New Kids on the Block
Her competition gets younger every year, but Rachael isn’t dismayed by it, not for a minute. Women’s squash has exploded in terms of depth of talent; a rise Rachael credits the merge of the PSA with the WISPA. The forward momentum for equality in prize money, global training opportunities for women and the increased fan-based and viewership has helped professional women’s squash flourish.
“It seems we had the merge with PSA, and it’s just taken off.”
There are murmurs about Rachael capturing a spot on the Australian team for the 2022 Commonwealth Games.
“If none of the Australians can beat me, they don’t really deserve to be going away an Australian team either. Make them beat me!”
She finishes with her signature good-natured laugh…
All athletes have an expiration date, but when I did a little digging, the lists of athletes over 40 in any sport were predominantly men². Rachael isn’t just defying squash’s expectations, she’s defying everyones.
When asked about retirement plans, there was no beating around the bush— retirement not in Rachael’s immediate future. Or any future, at this point. There’s too much good squash still to be played.
“I don’t think I’ve ever really come close to like seriously considering retiring.”
And why should she? Currently sitting in the 27 spot, she’s comfortable competing and beating players half her age.

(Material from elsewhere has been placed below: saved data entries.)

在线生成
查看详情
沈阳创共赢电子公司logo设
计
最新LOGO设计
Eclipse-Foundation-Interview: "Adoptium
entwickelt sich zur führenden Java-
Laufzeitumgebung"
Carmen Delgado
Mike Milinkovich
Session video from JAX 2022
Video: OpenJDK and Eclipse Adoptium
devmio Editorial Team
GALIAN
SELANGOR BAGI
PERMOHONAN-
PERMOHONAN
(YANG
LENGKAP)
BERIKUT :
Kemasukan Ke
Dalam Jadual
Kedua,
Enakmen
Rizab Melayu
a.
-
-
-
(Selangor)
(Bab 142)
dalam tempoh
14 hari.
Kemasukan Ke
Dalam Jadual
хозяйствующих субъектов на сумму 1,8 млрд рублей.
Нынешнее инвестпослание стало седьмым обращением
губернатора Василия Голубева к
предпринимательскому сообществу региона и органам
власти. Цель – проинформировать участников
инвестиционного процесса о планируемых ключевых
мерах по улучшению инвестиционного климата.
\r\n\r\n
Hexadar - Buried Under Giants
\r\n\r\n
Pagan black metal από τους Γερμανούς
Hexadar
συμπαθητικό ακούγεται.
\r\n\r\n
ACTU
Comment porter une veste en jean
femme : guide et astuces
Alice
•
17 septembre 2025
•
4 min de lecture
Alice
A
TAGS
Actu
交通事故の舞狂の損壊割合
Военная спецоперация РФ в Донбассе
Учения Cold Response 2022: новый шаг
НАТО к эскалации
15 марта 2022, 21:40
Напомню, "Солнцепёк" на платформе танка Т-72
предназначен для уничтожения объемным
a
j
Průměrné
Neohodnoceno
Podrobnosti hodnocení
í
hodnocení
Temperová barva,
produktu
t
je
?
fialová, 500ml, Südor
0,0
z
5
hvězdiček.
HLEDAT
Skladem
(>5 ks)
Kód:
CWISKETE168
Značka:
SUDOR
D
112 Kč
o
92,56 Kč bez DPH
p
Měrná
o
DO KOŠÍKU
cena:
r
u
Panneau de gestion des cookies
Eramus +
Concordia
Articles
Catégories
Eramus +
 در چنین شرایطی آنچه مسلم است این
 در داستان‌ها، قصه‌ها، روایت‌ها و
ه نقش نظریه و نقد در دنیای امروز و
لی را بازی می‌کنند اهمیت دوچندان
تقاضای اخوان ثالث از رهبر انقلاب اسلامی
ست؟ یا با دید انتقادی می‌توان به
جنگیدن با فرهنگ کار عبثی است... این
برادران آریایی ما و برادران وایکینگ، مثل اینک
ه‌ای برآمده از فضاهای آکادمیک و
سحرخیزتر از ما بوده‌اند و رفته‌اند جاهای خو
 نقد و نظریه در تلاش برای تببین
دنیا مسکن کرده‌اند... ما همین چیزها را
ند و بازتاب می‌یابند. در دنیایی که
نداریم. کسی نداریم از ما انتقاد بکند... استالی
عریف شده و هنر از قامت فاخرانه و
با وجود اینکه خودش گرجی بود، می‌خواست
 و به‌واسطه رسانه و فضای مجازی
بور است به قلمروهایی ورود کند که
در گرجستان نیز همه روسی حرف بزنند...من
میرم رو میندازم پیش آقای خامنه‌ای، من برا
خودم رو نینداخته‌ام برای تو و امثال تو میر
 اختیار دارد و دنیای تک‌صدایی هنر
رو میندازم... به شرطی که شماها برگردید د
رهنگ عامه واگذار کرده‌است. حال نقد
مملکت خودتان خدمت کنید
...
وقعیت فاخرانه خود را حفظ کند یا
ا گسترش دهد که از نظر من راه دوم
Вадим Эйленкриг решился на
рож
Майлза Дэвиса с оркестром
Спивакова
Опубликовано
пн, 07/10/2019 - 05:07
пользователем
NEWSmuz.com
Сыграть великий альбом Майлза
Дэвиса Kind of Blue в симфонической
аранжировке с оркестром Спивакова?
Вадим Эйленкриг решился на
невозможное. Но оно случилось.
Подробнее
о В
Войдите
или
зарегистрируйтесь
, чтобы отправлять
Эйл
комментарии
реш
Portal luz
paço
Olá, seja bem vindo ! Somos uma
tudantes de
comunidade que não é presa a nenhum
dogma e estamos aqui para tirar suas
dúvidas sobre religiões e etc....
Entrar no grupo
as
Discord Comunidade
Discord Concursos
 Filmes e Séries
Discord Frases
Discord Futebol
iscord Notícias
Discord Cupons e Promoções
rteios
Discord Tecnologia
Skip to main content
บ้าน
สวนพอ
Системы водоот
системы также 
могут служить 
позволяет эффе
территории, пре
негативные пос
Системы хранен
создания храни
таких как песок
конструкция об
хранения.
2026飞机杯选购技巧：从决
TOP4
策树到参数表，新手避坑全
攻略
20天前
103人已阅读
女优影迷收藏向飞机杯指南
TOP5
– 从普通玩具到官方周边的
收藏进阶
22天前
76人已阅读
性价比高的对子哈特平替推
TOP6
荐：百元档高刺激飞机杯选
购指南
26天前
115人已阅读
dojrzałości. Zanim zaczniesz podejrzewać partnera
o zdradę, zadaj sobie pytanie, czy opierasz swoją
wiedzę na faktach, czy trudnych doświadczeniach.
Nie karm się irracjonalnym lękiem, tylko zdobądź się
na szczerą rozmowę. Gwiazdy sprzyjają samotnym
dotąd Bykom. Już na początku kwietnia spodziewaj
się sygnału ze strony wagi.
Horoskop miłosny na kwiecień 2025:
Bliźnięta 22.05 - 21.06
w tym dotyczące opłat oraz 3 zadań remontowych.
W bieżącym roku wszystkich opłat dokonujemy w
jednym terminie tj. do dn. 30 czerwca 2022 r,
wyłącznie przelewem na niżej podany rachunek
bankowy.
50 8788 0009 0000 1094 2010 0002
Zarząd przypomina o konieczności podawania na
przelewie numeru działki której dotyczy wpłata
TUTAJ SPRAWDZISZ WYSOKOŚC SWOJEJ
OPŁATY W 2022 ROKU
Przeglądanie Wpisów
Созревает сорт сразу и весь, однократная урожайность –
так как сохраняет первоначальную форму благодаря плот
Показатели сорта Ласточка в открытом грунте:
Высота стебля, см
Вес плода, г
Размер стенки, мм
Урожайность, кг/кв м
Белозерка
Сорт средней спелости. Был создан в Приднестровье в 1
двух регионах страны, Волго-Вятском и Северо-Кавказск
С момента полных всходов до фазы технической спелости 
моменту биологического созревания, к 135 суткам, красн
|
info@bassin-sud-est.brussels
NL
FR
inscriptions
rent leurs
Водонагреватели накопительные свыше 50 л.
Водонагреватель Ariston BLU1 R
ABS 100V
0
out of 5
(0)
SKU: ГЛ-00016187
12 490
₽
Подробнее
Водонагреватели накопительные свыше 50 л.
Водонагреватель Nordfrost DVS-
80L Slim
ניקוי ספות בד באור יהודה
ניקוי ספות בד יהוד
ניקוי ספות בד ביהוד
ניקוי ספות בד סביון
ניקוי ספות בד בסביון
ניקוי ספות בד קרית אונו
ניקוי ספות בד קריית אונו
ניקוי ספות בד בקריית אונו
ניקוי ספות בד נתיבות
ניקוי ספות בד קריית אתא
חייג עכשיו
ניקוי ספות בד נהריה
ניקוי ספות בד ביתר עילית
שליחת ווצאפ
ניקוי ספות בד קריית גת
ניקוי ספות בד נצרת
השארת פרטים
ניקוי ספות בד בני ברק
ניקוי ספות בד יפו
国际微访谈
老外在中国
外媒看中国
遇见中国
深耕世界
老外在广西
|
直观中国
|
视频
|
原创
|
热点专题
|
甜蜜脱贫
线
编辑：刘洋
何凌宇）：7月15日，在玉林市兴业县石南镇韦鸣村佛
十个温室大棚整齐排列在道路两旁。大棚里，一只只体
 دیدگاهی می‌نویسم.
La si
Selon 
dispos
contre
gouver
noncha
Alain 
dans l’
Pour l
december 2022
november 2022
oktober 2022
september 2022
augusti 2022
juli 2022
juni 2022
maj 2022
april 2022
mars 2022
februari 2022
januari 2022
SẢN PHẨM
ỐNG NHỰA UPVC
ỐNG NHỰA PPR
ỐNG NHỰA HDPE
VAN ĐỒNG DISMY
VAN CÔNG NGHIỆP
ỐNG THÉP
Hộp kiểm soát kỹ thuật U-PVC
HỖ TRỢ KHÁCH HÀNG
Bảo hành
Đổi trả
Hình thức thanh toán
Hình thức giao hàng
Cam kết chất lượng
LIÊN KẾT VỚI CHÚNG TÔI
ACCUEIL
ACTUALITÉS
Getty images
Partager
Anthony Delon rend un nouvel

Rachael has reached the point in her career where she can be picky about tournaments she plays. She travels to play when the tournaments are held in cities where she can visit friends, or where she knows she’ll feel like she’s at a second home. She loves going back to the Texas Open, where in 2019, she took out top seed and World No. 6 Sarah-Jane Perry. No matter what age seems to dictate, it’s still just a number.
When I asked her if there was anyone who motivated her to keep playing, it was her turn to make me laugh.
“Who would be motivating a 43 year to keep going? I’m actually just still playing because I love playing. And I feel that for 43 year old, I’m still doing really well, and I enjoy the challenge.”